[Dataset entries]
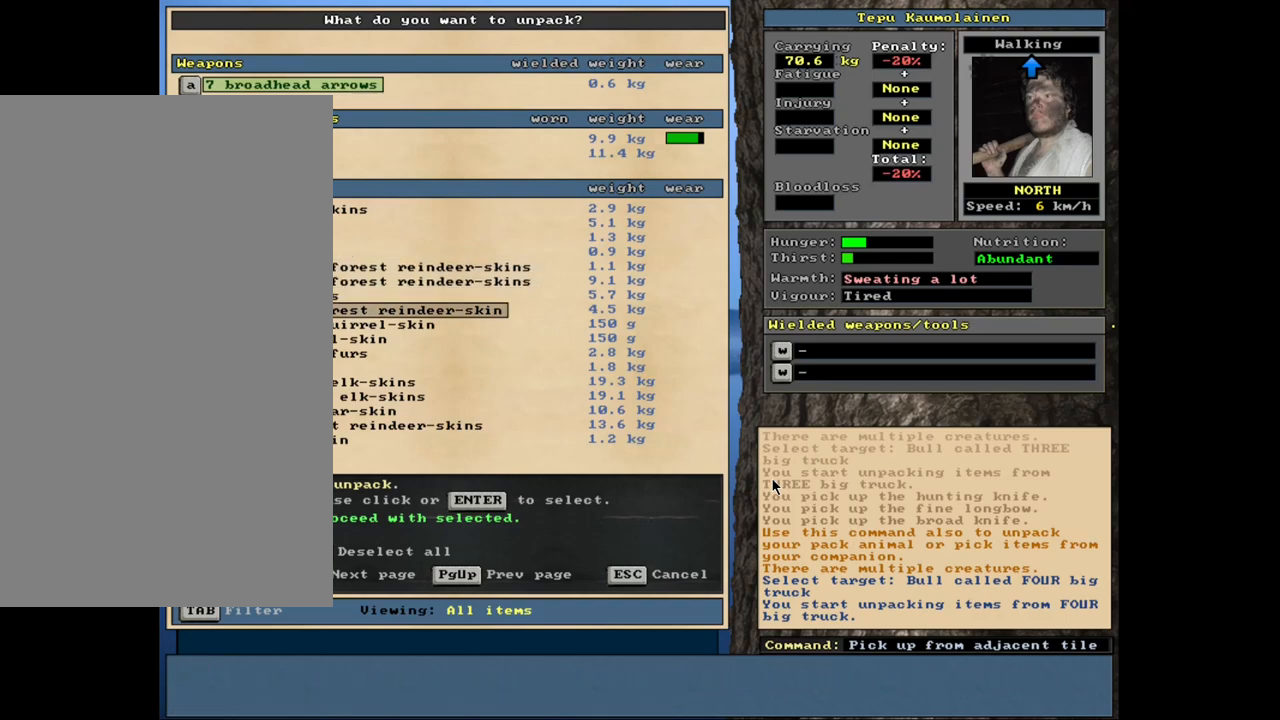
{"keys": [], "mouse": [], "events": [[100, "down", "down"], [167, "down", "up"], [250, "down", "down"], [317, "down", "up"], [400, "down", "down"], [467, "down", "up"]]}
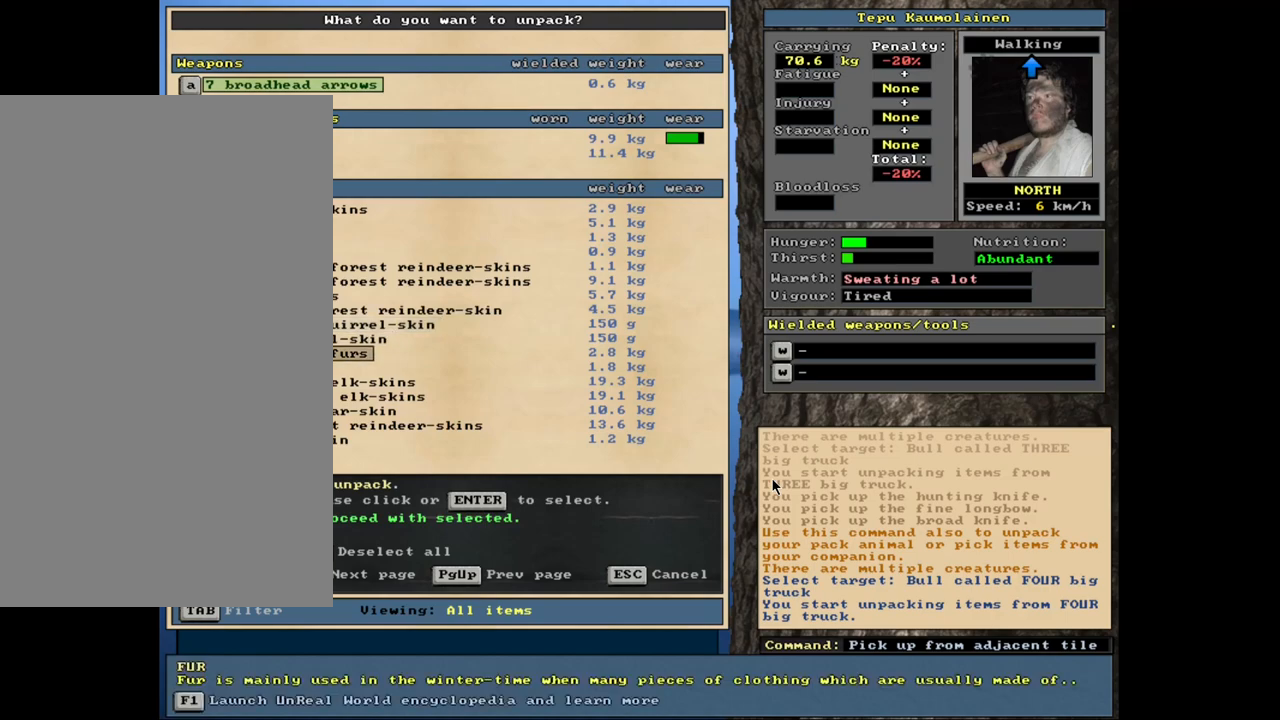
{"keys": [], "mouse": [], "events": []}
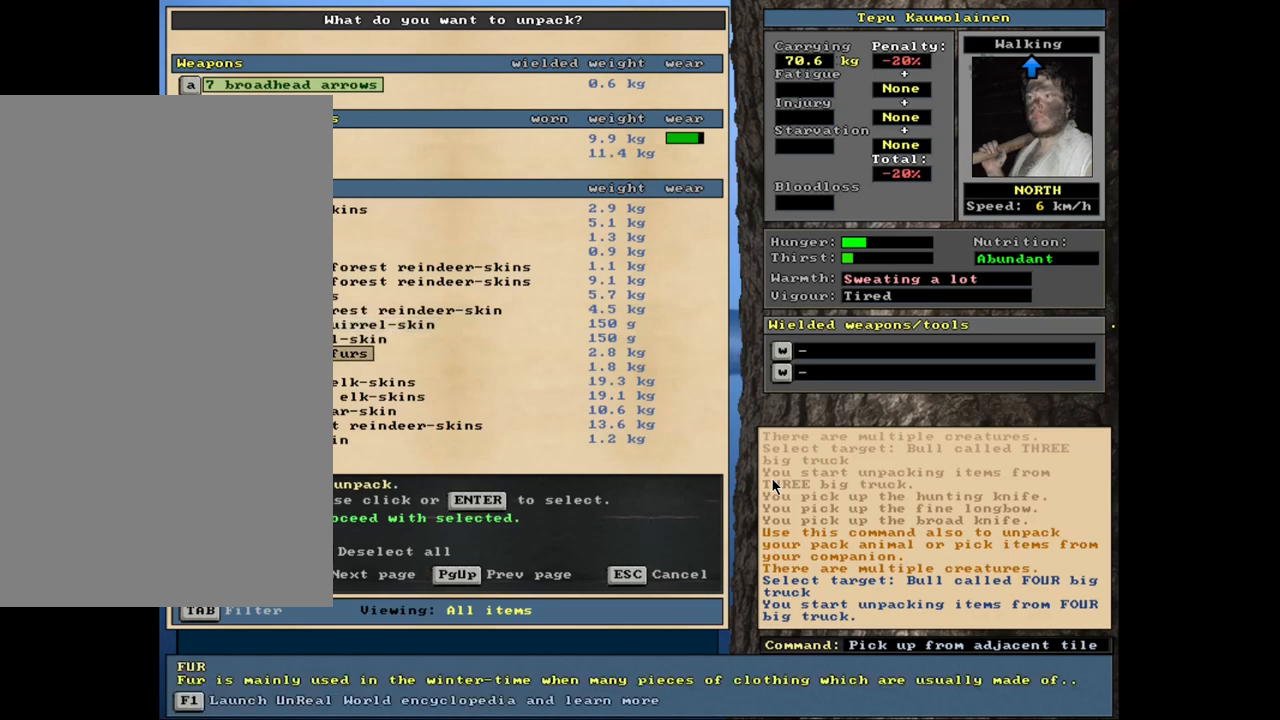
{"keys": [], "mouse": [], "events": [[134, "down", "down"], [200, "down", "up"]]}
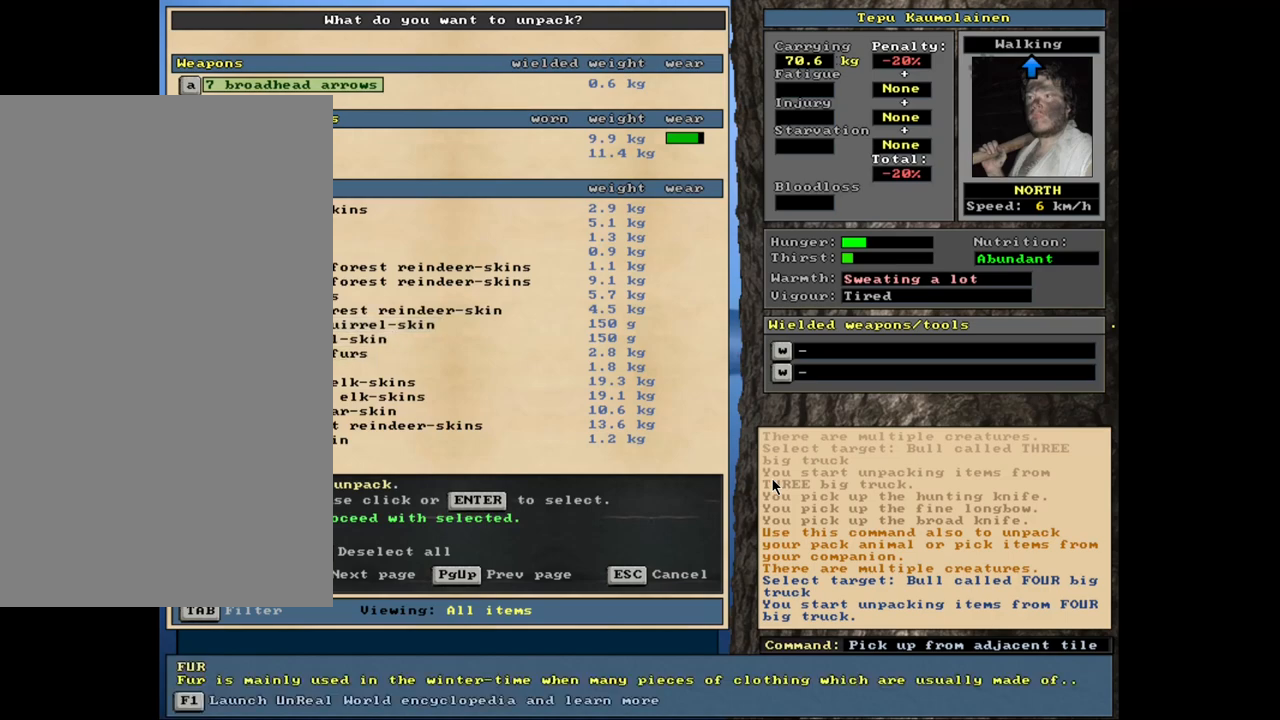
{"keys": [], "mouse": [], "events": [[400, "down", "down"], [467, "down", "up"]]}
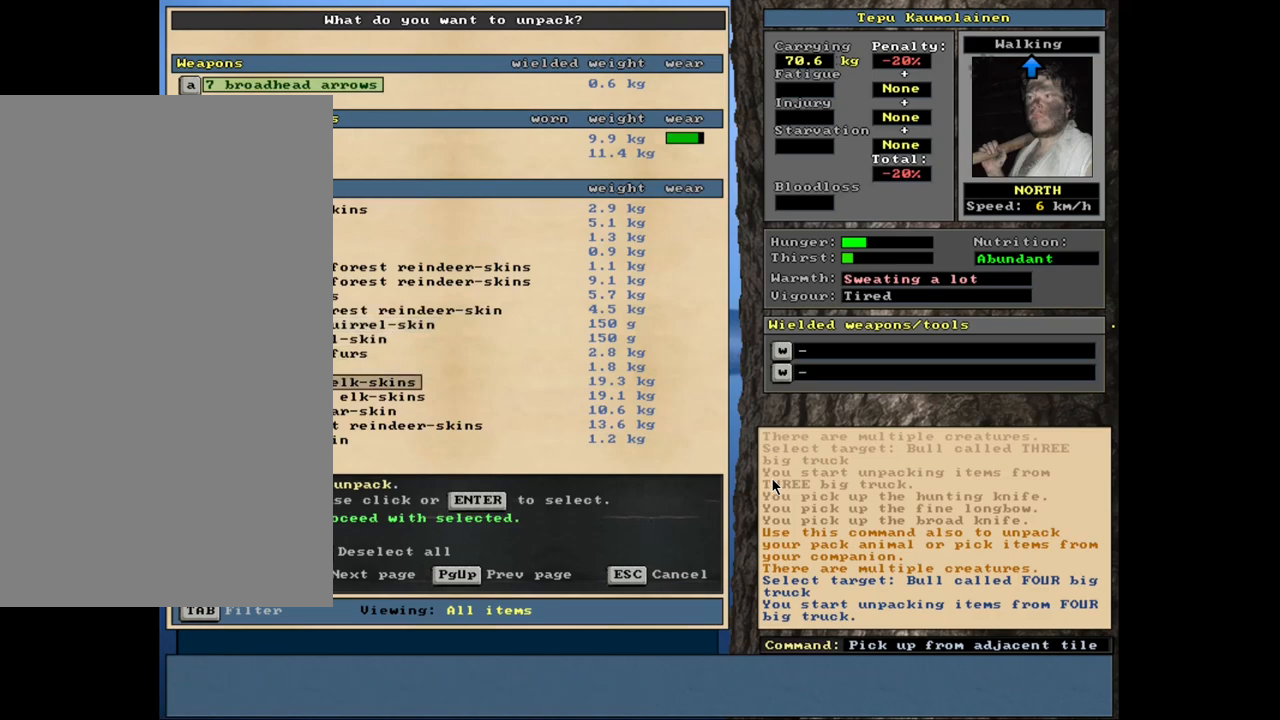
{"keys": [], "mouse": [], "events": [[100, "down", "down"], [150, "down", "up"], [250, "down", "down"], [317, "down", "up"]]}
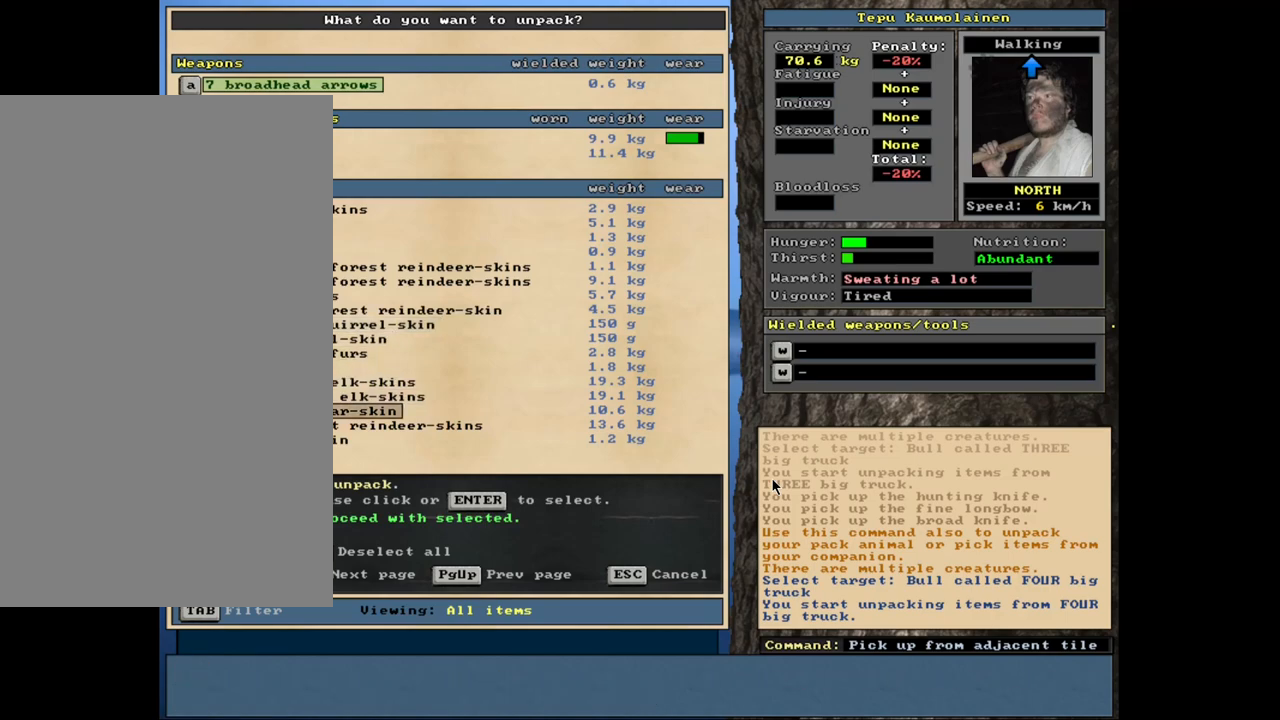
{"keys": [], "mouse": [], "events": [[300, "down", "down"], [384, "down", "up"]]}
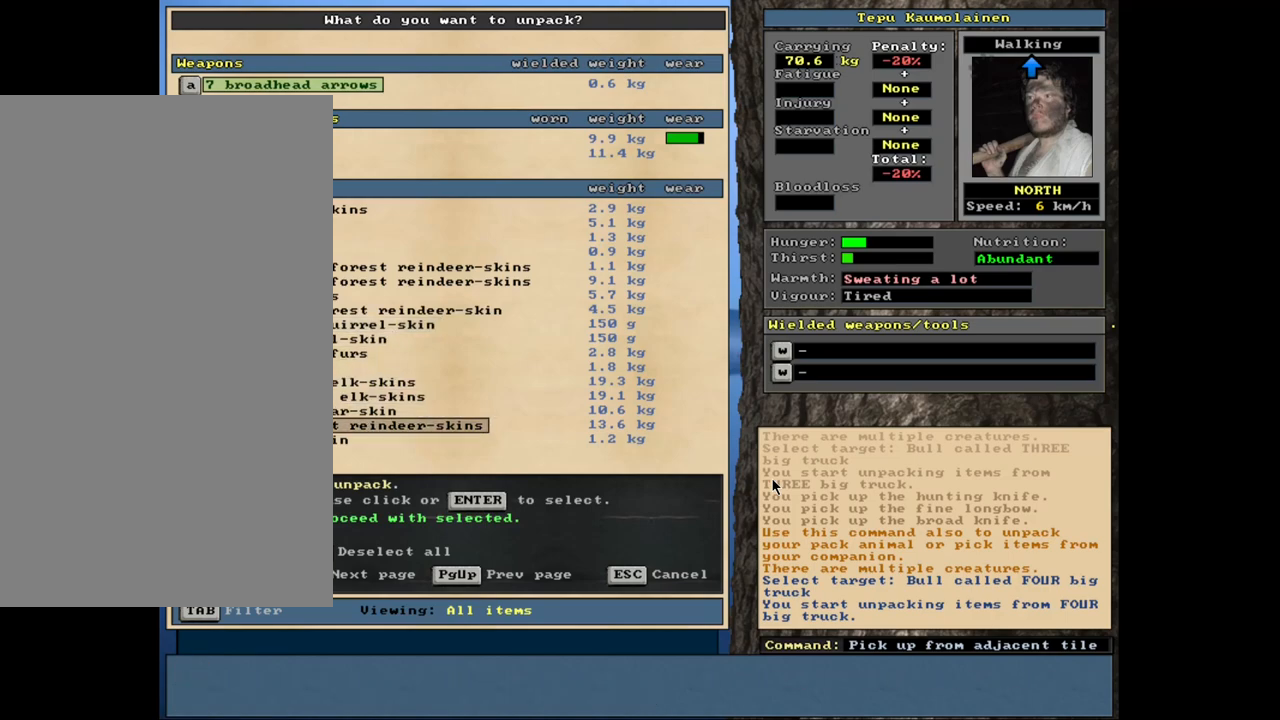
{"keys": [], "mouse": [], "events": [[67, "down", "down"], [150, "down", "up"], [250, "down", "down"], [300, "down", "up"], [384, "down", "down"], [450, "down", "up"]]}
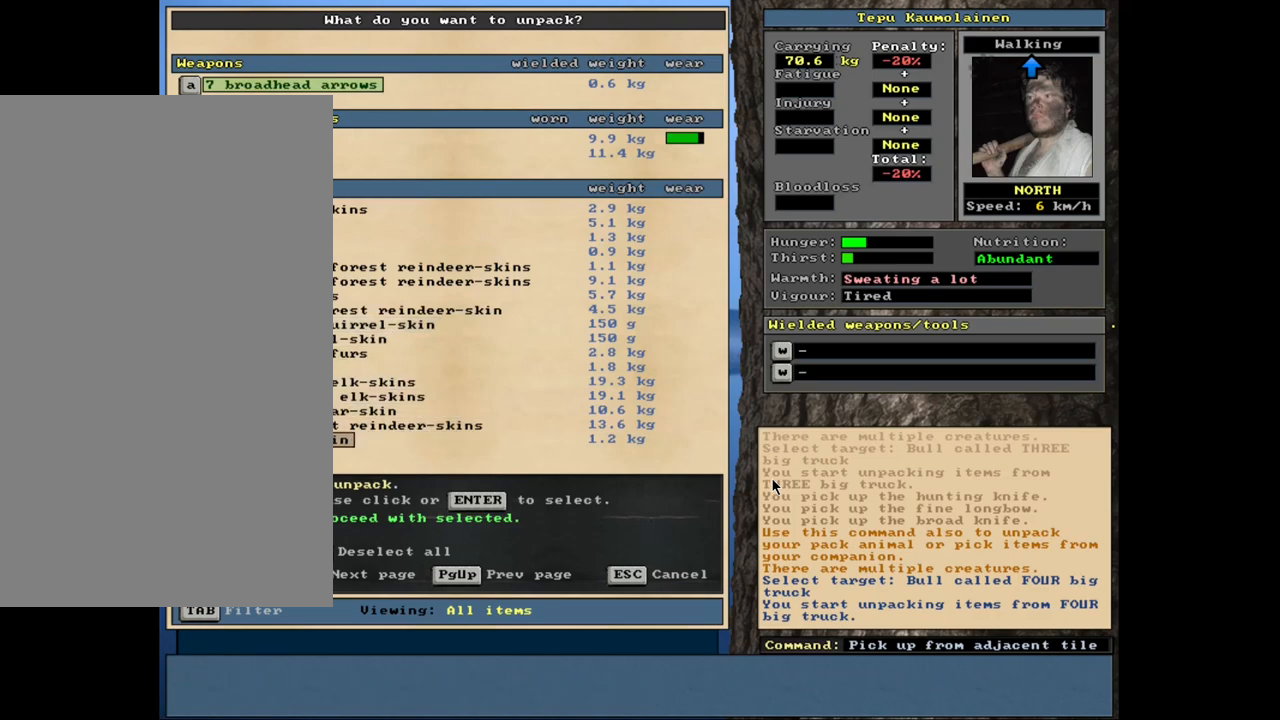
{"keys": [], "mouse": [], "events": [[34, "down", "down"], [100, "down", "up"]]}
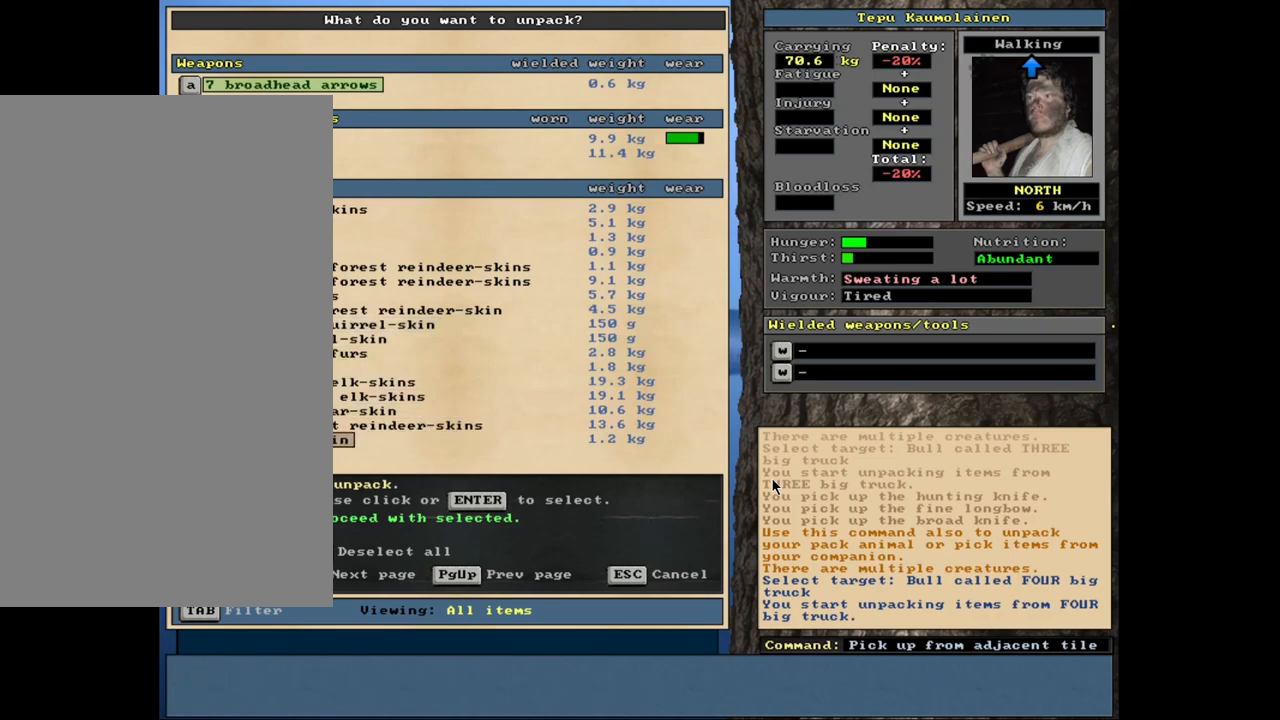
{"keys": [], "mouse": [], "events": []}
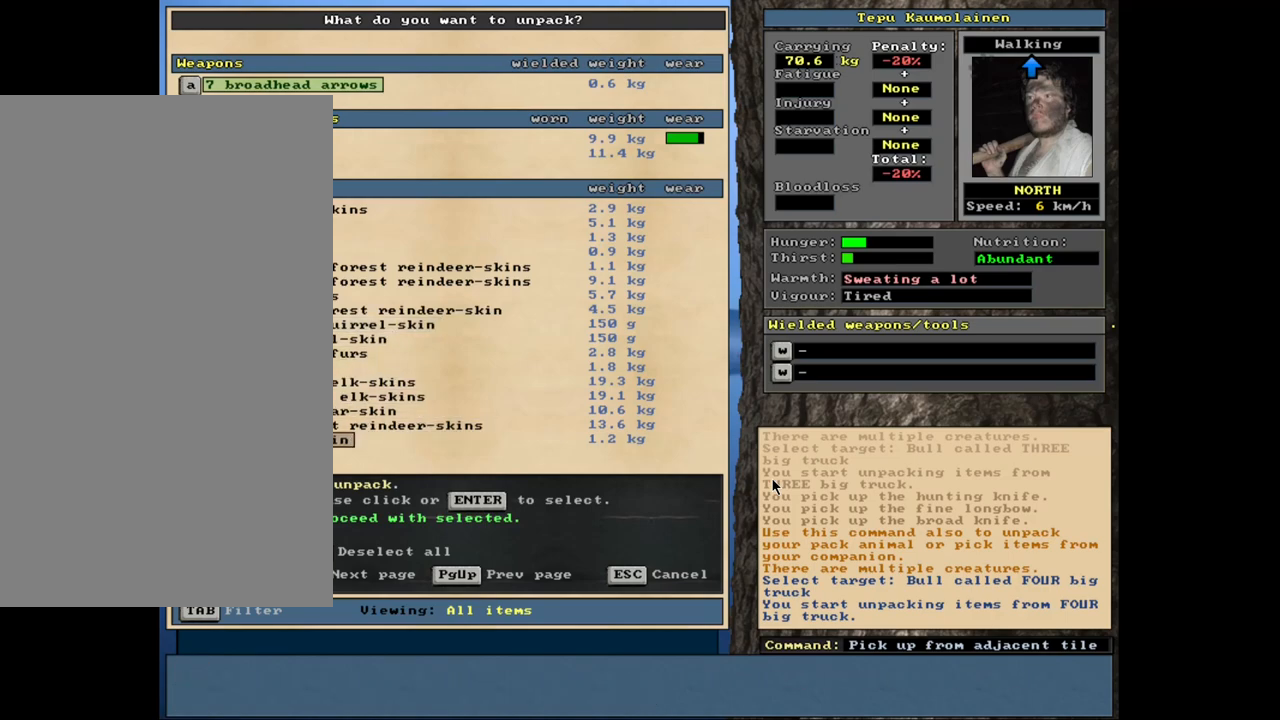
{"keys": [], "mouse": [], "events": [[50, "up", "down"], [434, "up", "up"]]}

Assignment » All pictures are to be dropped, and the records above returned exactly.

Output of the exercise »
{"keys": [], "mouse": [], "events": [[100, "down", "down"], [167, "down", "up"], [250, "down", "down"], [317, "down", "up"], [400, "down", "down"], [467, "down", "up"]]}
{"keys": [], "mouse": [], "events": []}
{"keys": [], "mouse": [], "events": [[134, "down", "down"], [200, "down", "up"]]}
{"keys": [], "mouse": [], "events": [[400, "down", "down"], [467, "down", "up"]]}
{"keys": [], "mouse": [], "events": [[100, "down", "down"], [150, "down", "up"], [250, "down", "down"], [317, "down", "up"]]}
{"keys": [], "mouse": [], "events": [[300, "down", "down"], [384, "down", "up"]]}
{"keys": [], "mouse": [], "events": [[67, "down", "down"], [150, "down", "up"], [250, "down", "down"], [300, "down", "up"], [384, "down", "down"], [450, "down", "up"]]}
{"keys": [], "mouse": [], "events": [[34, "down", "down"], [100, "down", "up"]]}
{"keys": [], "mouse": [], "events": []}
{"keys": [], "mouse": [], "events": [[50, "up", "down"], [434, "up", "up"]]}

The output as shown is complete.